В этих боях я уже участвовал в новом звании и должности. Под Синявином мне было присвоено офицерское звание – «младший лейтенант артиллерии», и служил я в то время заместителем командира штабной батареи 334-го крап[50]
.Переведён на эту должность я был ранее, из 1-й батареи, где после Раковицкого оставался комиссаром батареи в звании старшины – заместителя политрука. А комиссаром я стал так.
Младшего политрука Раковицкого прислали на должность комиссара 1-й батареи взамен старшего политрука Кривоконя, выдвинутого на должность комиссара 1-го дивизиона (занимаемую ранее Гордеевым, также старшим политруком).
Раковицкий дискредитировал себя тем, что выменивал у солдат папиросы (он был некурящим) на двадцатиграммовые порции сливочного масла, которые мы, вместо того чтобы кидать их в общий котёл, выдавали бойцам на руки. Как уже говорилось, солдаты жаловались, что масла они не видят, что супы из цельного гороха попадают в их котелки и без масла, и без гороха, так как повар половником берёт для них суп из середины котла, тогда как другим снизу (где много зёрен гороха) и сверху (где много масла и шелухи). Мы, младшие командиры, дежурившие по очереди на кухне, следили за тем, чтобы положенную суточную «порцию» сливочного масла (из расчёта 20 граммов на каждого) делили на весь личный состав батареи (87 человек). И два дцатиграммовые порции клали на хлеб, который (по 300 граммов порция) выдавали каждому по утрам на весь день. В дни морозные делили не на 87, а на 88 или 89 частей, чтобы ослабевшим солдатам выдавать по две порции и масла, и хлеба. Поэтому такая мера нравилась всему личному составу батареи.
Раковицкий, выменивавший у солдат масло в обмен на папиросы, вскоре был пойман с поличным и дискредитирован в глазах всего состава батареи. К его вине добавили ещё одну: он приказал старшине батареи Долгову в течение одной ночи заменить резиновые подошвы своих сапог на кожаные, которые велел снять с сапог рядового бойца Шалая. Тот обул эти сапоги ещё на погранскладе, при отступлении от государственной границы в июле 1941 года, по распоряжению комиссара батареи Кривоконя.
Случай с заменой Раковицким резиновых подошв со своих сапог на кожаные, снятые с сапог рядового бойца Шалая, что называется, переполнил чашу возмущения личного состава батареи поведением своего комиссара.

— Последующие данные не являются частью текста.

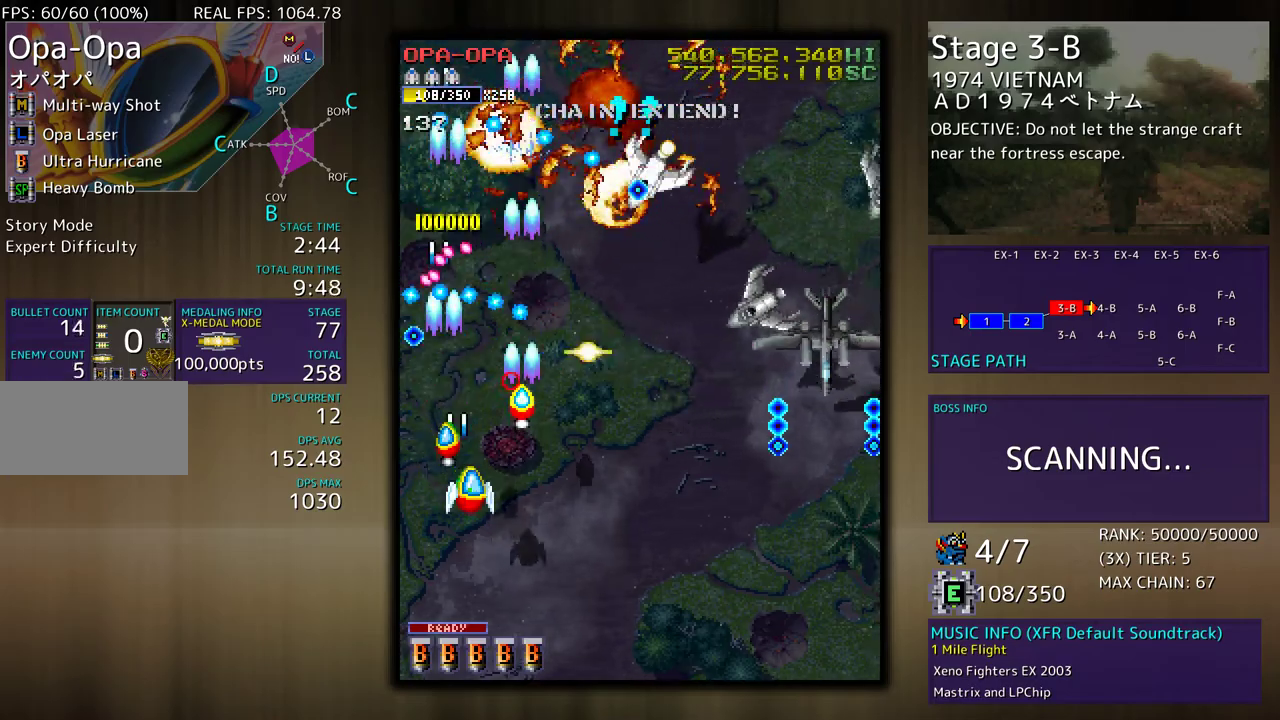
{"buttons": ["DPAD_DOWN", "DPAD_RIGHT"], "events": []}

И поэтому командование «отозвало» его в распоряжение политотдела 142-й стрелковой дивизии. Больше Раковицкого мы не встречали. Командование приказало исполнять обязанности комиссара 1-й батареи мне. В батарее на этой должности я служил с осени 1942 года.

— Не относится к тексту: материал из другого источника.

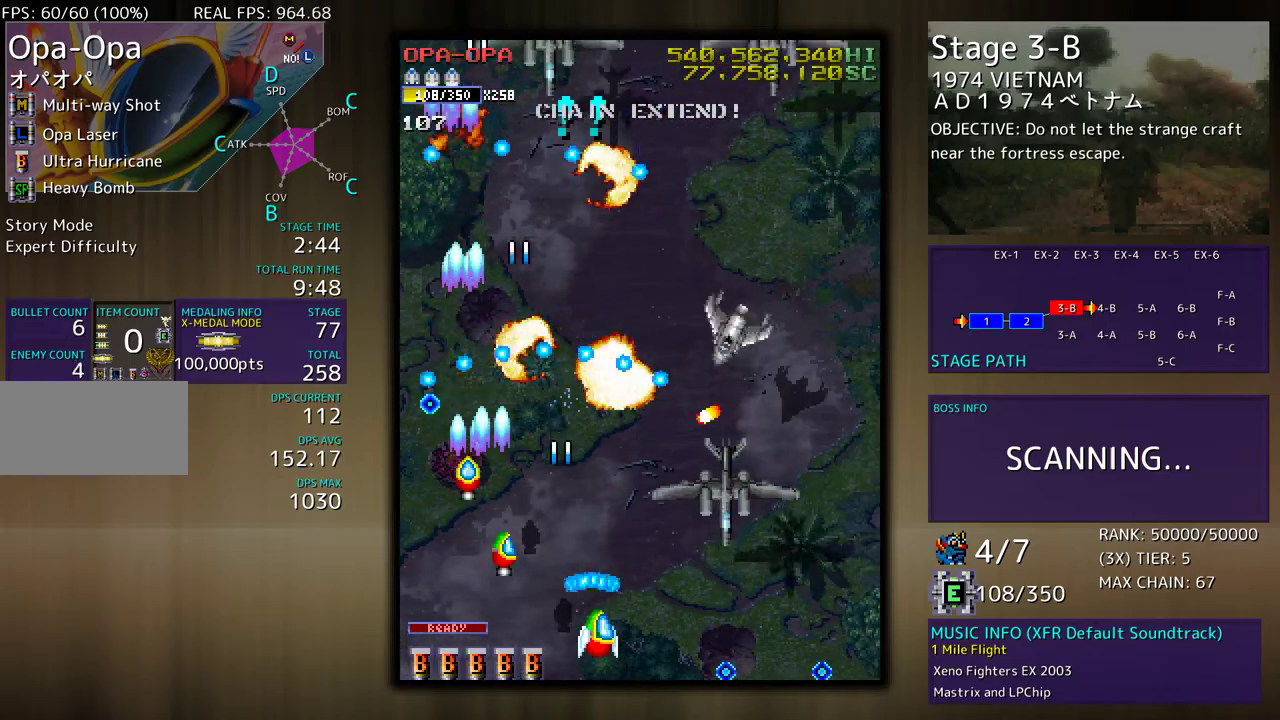
{"buttons": ["DPAD_DOWN", "DPAD_RIGHT"], "events": [[233, "DPAD_DOWN", "up"], [233, "DPAD_RIGHT", "up"], [333, "DPAD_RIGHT", "down"], [350, "DPAD_DOWN", "down"]]}
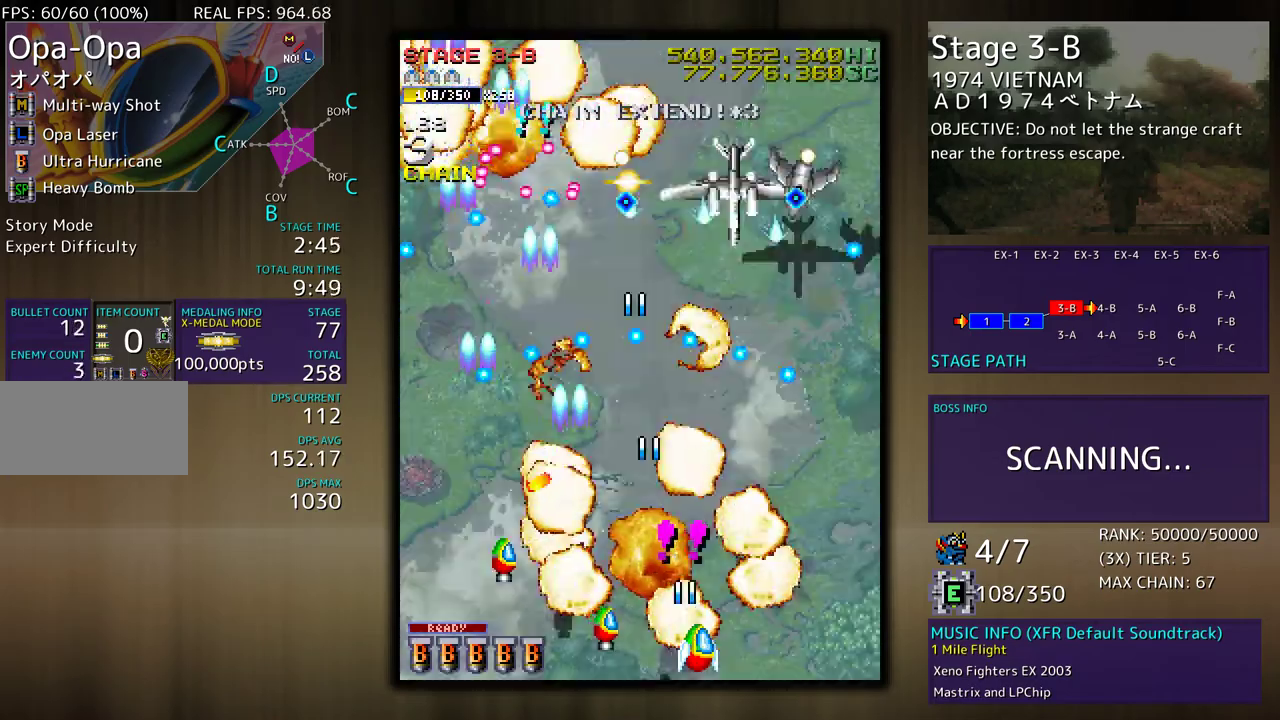
{"buttons": ["DPAD_UP", "DPAD_RIGHT"], "events": [[133, "DPAD_DOWN", "up"], [333, "DPAD_UP", "down"]]}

В конце 1942 года (в октябре) в связи с уходом из штабной батареи нашего полка комиссара Энкина на его место перевели меня.

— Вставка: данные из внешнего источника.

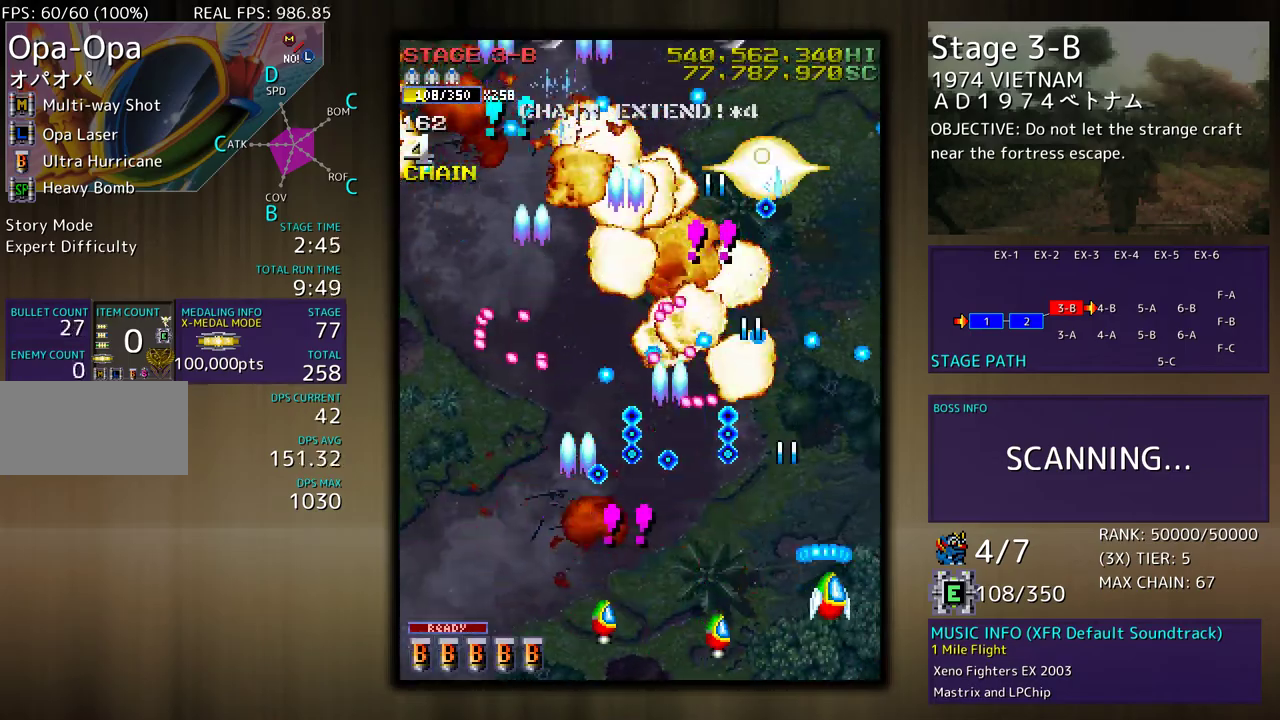
{"buttons": ["DPAD_DOWN", "DPAD_RIGHT"], "events": [[133, "DPAD_RIGHT", "up"], [350, "DPAD_UP", "up"], [400, "DPAD_DOWN", "down"], [500, "DPAD_RIGHT", "down"]]}
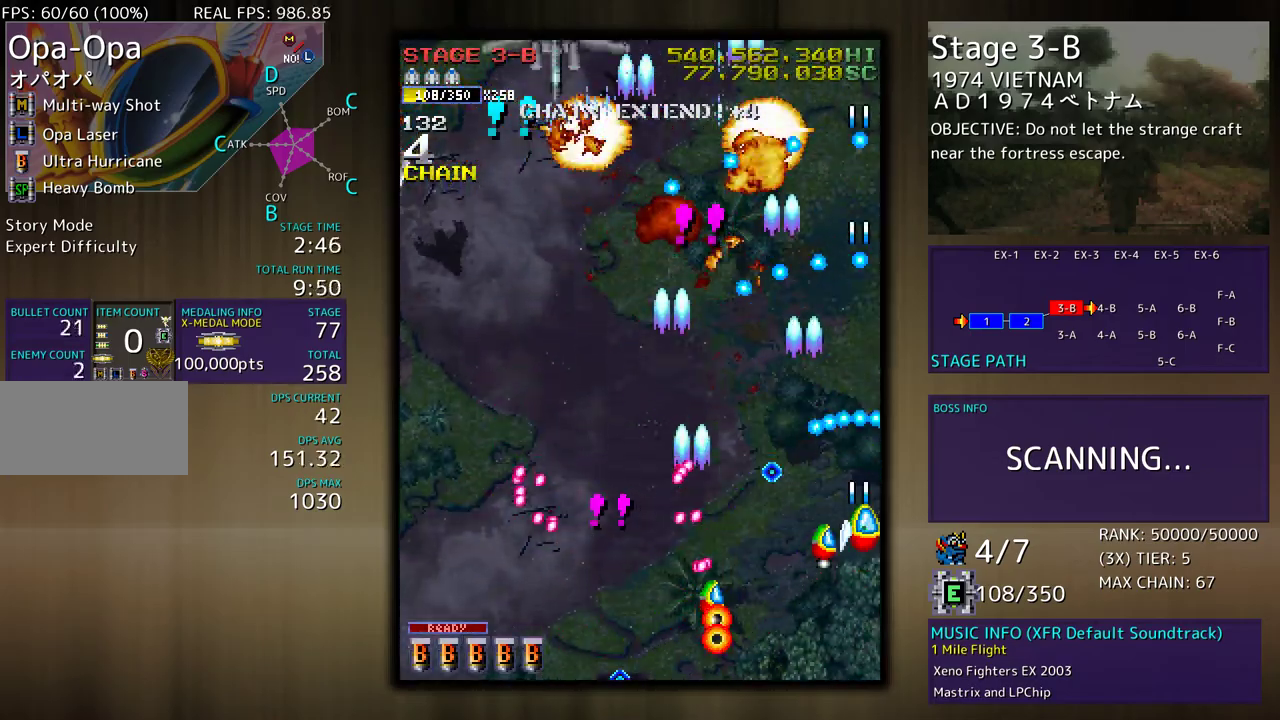
{"buttons": ["DPAD_DOWN", "DPAD_LEFT"], "events": [[50, "DPAD_DOWN", "up"], [67, "DPAD_UP", "down"], [83, "DPAD_RIGHT", "up"], [117, "DPAD_LEFT", "down"], [250, "DPAD_UP", "up"], [317, "DPAD_DOWN", "down"]]}
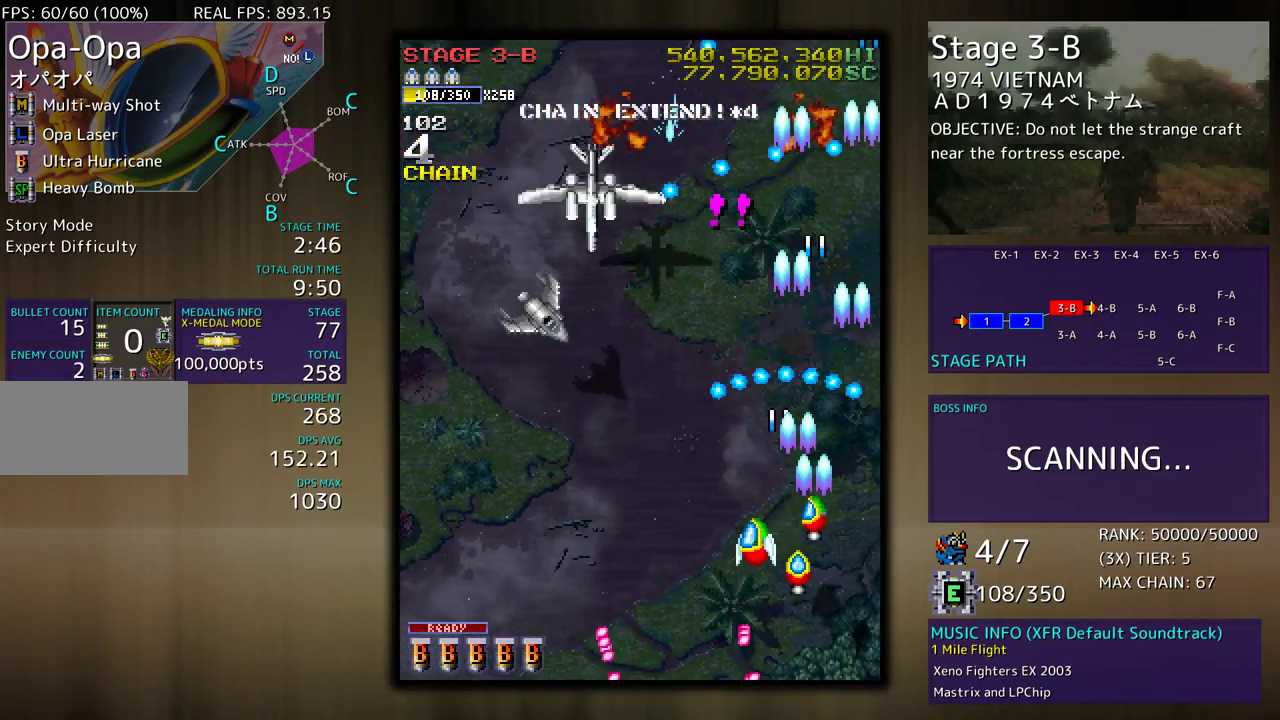
{"buttons": ["DPAD_RIGHT"], "events": [[333, "DPAD_LEFT", "up"], [333, "DPAD_RIGHT", "down"], [483, "DPAD_DOWN", "up"]]}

Командиром штабной батареи при Энкине и частично уже при мне был старший лейтенант Ковяшов Александр Алексеевич, 1913 года рождения, друживший со старшим техником-лейтенантом Поляничкиным Иваном Аврамовичем, 1913 года рождения.
Ковяшова «наказали» за «амурные дела» (ухаживание за поварихой) и перевели в соседний 30-й артполк, а на его место назначили старшего лейтенанта Евсеева, бывшего у него до этого помощником. Кстати, туда же за ту же, примерно, провинность и строптивый характер отправили и старшего лейтенанта Сирченко Сергея Ильича, моего первого командира взвода 1-й батареи. Командиром взвода связи штабной батареи полка в дни прорыва блокады был старший лейтенант Белянчиков[51]
. Старший сержант Павел Дятлов[52] возглавлял командование взводом разведки. А заместителем начальника штаба полка по разведке был старший лейтенант Маркиянов, помощником у которого я был, когда в начале 1942 года ходили в разведку боем.